Task details → Please copy out every line of the listing below in which the word "Sega" appears.

Excerpted data →
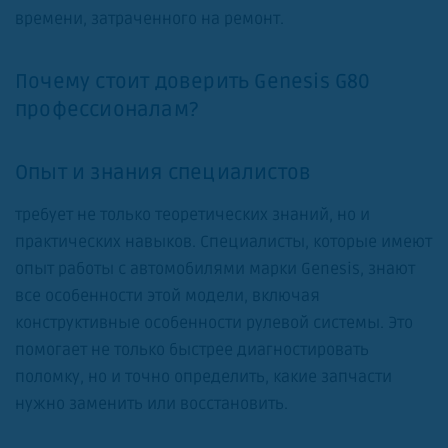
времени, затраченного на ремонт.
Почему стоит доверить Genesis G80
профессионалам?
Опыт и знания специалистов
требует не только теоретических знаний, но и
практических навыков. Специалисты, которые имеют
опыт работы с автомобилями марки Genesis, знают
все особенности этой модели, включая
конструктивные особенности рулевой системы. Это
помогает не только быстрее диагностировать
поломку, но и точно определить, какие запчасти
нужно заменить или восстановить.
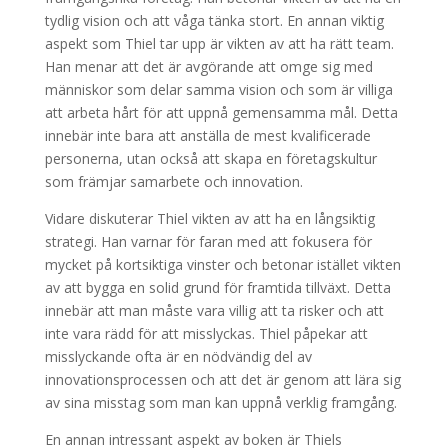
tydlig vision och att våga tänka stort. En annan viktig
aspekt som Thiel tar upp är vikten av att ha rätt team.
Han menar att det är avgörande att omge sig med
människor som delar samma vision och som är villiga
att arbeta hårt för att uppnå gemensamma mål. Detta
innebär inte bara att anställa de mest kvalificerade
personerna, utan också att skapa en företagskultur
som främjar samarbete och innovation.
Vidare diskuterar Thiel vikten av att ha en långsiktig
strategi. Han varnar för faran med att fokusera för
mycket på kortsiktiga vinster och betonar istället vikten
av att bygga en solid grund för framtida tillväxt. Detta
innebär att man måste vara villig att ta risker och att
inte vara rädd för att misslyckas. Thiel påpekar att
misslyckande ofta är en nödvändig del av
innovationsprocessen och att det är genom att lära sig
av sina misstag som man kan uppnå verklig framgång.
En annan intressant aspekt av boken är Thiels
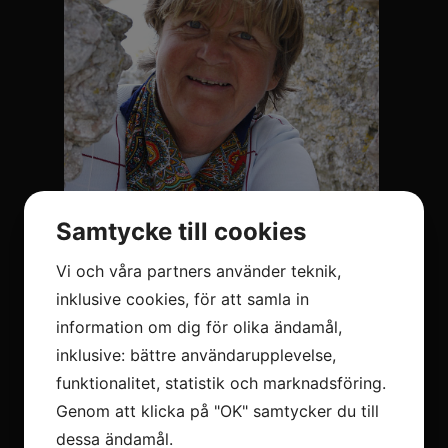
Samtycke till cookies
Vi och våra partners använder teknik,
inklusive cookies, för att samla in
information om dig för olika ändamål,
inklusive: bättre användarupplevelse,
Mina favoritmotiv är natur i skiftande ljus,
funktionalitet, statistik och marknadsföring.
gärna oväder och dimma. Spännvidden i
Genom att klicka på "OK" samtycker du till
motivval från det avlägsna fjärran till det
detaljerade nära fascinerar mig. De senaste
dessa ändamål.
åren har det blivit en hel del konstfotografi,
...
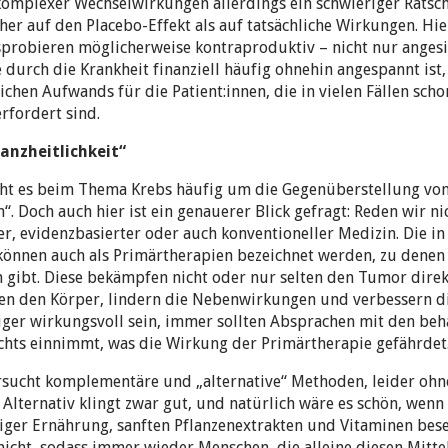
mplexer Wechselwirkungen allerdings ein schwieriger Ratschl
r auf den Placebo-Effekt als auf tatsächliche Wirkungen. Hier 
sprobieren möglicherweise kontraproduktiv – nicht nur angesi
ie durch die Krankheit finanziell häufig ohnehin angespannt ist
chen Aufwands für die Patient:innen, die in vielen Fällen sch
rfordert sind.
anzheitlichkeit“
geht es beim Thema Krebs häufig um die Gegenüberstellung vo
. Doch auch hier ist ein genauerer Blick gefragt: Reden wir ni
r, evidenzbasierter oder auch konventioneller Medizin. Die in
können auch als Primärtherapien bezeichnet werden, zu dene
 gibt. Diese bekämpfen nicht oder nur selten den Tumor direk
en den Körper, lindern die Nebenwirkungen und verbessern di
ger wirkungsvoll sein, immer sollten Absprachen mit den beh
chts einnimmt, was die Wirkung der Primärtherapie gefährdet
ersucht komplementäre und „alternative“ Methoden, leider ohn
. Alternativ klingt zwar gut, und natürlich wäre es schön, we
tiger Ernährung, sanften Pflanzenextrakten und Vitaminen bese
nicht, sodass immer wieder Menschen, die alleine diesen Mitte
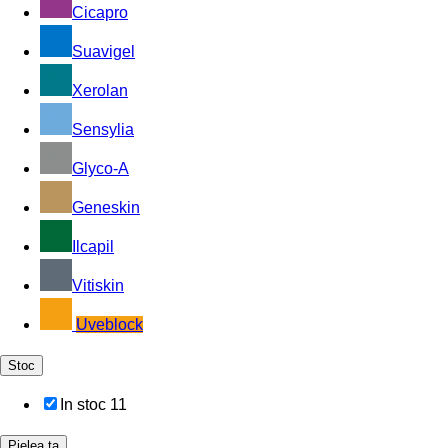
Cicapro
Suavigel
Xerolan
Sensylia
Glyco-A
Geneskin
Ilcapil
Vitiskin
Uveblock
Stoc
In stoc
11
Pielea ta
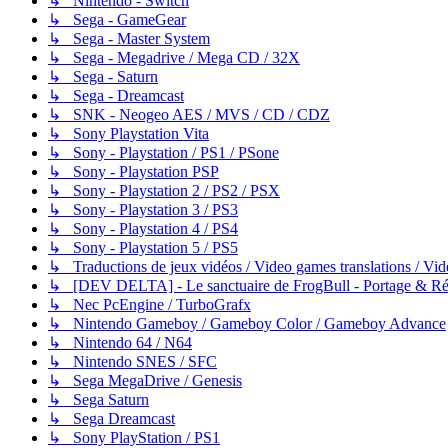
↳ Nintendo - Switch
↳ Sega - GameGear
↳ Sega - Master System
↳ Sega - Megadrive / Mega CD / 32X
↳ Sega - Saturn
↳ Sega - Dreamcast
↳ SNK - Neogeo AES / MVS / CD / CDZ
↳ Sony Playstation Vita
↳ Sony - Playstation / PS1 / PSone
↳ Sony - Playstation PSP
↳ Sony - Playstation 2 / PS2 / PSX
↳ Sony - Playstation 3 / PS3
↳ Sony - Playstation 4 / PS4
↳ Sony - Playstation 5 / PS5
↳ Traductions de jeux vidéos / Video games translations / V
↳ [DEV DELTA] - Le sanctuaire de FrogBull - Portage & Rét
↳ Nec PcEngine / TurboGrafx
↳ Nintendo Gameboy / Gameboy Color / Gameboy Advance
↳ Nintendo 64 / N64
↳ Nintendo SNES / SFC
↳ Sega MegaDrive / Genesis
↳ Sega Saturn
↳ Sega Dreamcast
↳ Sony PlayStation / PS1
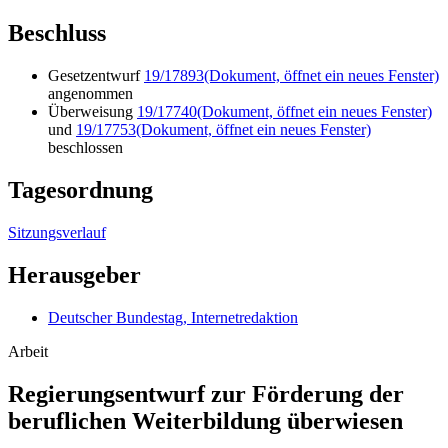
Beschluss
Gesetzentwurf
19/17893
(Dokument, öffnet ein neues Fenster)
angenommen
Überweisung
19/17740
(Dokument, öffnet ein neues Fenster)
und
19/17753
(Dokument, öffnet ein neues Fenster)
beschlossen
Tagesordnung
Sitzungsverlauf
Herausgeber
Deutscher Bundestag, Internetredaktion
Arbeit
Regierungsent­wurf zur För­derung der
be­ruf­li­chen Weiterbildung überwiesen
...
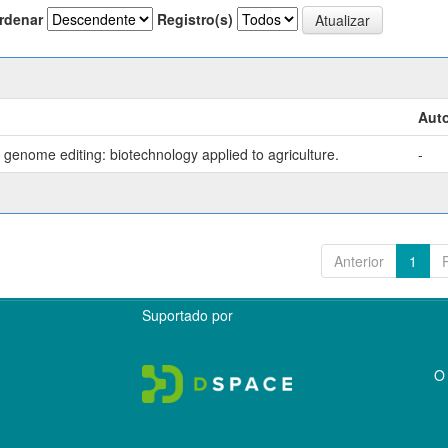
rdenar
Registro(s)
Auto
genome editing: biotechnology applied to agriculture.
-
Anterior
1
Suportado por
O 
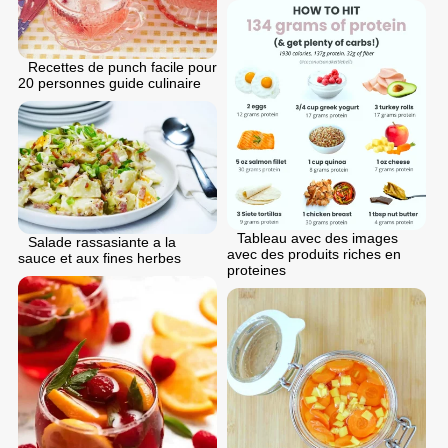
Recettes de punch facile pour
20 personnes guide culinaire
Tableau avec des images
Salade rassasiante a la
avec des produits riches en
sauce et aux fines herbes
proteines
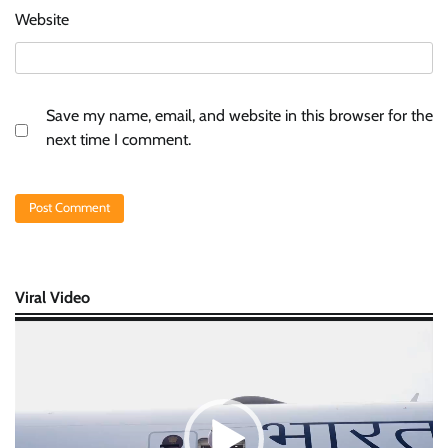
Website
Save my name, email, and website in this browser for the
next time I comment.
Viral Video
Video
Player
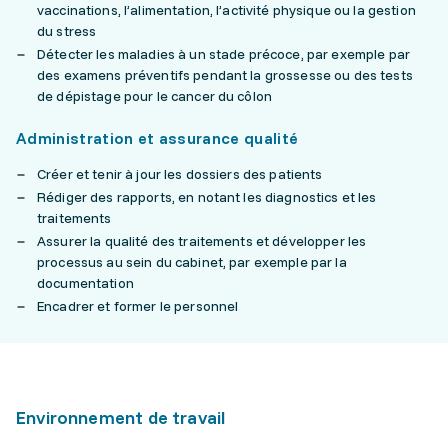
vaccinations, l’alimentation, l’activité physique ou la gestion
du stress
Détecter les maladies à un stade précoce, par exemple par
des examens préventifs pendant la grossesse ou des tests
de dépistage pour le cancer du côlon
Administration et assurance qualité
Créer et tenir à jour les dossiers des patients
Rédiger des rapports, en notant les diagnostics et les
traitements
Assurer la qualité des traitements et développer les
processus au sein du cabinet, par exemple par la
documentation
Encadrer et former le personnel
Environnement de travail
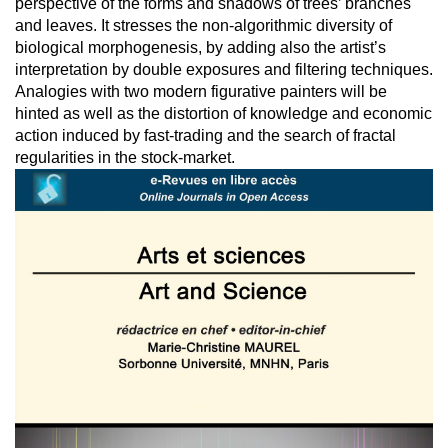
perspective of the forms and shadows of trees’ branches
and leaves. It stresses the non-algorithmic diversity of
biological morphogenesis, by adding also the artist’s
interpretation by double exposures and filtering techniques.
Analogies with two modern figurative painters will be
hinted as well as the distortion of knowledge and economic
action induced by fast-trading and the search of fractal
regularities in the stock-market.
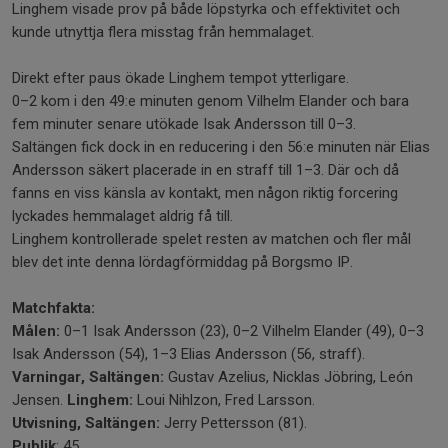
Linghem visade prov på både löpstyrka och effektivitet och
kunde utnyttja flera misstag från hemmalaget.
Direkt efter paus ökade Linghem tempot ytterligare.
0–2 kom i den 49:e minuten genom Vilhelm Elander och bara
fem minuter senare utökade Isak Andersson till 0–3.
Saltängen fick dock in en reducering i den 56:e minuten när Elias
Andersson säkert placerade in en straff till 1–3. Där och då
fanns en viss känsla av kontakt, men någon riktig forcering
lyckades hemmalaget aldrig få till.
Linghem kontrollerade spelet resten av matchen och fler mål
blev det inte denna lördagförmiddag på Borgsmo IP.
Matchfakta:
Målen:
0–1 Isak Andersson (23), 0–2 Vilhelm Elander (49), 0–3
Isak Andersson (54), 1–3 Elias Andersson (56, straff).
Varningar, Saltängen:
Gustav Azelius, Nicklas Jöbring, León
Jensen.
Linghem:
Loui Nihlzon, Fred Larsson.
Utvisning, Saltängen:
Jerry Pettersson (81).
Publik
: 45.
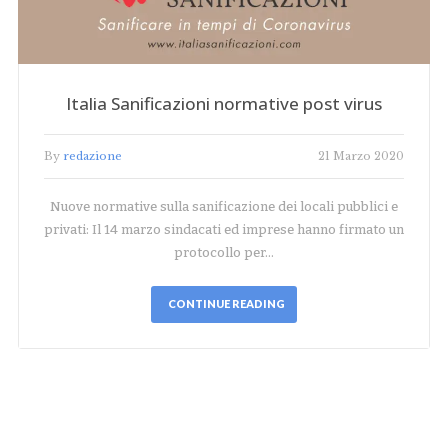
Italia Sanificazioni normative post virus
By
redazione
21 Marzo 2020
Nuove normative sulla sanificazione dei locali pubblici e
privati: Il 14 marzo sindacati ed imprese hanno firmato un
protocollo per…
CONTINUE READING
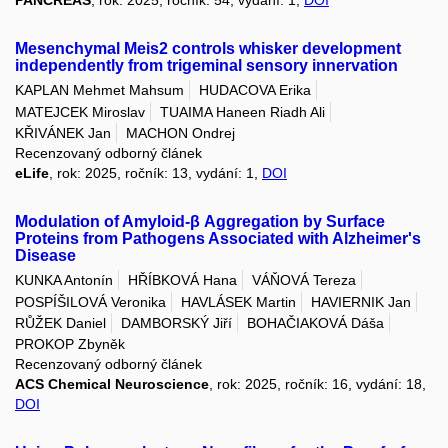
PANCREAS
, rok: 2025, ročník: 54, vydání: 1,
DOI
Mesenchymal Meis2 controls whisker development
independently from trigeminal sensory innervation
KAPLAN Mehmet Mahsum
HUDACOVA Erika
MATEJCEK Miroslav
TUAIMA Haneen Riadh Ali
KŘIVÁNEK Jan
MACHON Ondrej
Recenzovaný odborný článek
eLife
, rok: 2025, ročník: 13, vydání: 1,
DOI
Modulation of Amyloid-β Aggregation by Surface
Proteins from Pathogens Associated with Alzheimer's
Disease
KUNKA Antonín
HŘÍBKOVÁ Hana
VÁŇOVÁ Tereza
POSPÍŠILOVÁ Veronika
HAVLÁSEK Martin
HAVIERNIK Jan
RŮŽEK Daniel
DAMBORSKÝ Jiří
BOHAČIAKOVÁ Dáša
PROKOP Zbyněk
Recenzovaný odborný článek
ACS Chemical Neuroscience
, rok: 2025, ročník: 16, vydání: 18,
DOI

Task output →
↳ Sega - GameGear
↳ Sega - Master System
↳ Sega - Megadrive / Mega CD / 32X
↳ Sega - Saturn
↳ Sega - Dreamcast
↳ Sega MegaDrive / Genesis
↳ Sega Saturn
↳ Sega Dreamcast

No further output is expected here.